◆ Direction
Reproduce the following lines word for word, in the order given.

◆ Excerpted records
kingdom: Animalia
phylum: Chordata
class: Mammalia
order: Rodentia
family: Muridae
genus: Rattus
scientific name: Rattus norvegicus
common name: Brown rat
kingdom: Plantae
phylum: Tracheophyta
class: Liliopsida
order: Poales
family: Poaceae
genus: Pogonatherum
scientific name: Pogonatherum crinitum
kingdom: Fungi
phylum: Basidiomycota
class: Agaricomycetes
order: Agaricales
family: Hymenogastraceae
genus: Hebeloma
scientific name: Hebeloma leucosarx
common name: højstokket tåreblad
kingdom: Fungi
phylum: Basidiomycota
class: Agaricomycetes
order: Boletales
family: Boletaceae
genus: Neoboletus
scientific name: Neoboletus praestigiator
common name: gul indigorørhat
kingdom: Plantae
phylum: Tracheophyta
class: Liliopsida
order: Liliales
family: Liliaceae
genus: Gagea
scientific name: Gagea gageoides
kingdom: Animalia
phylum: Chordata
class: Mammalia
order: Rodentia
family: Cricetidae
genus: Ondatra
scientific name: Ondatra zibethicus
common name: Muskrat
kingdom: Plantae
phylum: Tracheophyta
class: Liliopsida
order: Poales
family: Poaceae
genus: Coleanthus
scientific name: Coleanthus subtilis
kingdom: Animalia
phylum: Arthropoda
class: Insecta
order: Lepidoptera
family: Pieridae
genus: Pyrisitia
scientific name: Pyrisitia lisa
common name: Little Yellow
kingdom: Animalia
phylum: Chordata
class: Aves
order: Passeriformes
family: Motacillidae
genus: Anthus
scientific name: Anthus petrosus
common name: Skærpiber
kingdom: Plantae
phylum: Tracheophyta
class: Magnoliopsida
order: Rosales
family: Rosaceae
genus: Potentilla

◆ Response below
kingdom: Animalia
phylum: Chordata
class: Mammalia
order: Rodentia
family: Muridae
genus: Rattus
scientific name: Rattus norvegicus
common name: Brown rat
kingdom: Plantae
phylum: Tracheophyta
class: Liliopsida
order: Poales
family: Poaceae
genus: Pogonatherum
scientific name: Pogonatherum crinitum
kingdom: Fungi
phylum: Basidiomycota
class: Agaricomycetes
order: Agaricales
family: Hymenogastraceae
genus: Hebeloma
scientific name: Hebeloma leucosarx
common name: højstokket tåreblad
kingdom: Fungi
phylum: Basidiomycota
class: Agaricomycetes
order: Boletales
family: Boletaceae
genus: Neoboletus
scientific name: Neoboletus praestigiator
common name: gul indigorørhat
kingdom: Plantae
phylum: Tracheophyta
class: Liliopsida
order: Liliales
family: Liliaceae
genus: Gagea
scientific name: Gagea gageoides
kingdom: Animalia
phylum: Chordata
class: Mammalia
order: Rodentia
family: Cricetidae
genus: Ondatra
scientific name: Ondatra zibethicus
common name: Muskrat
kingdom: Plantae
phylum: Tracheophyta
class: Liliopsida
order: Poales
family: Poaceae
genus: Coleanthus
scientific name: Coleanthus subtilis
kingdom: Animalia
phylum: Arthropoda
class: Insecta
order: Lepidoptera
family: Pieridae
genus: Pyrisitia
scientific name: Pyrisitia lisa
common name: Little Yellow
kingdom: Animalia
phylum: Chordata
class: Aves
order: Passeriformes
family: Motacillidae
genus: Anthus
scientific name: Anthus petrosus
common name: Skærpiber
kingdom: Plantae
phylum: Tracheophyta
class: Magnoliopsida
order: Rosales
family: Rosaceae
genus: Potentilla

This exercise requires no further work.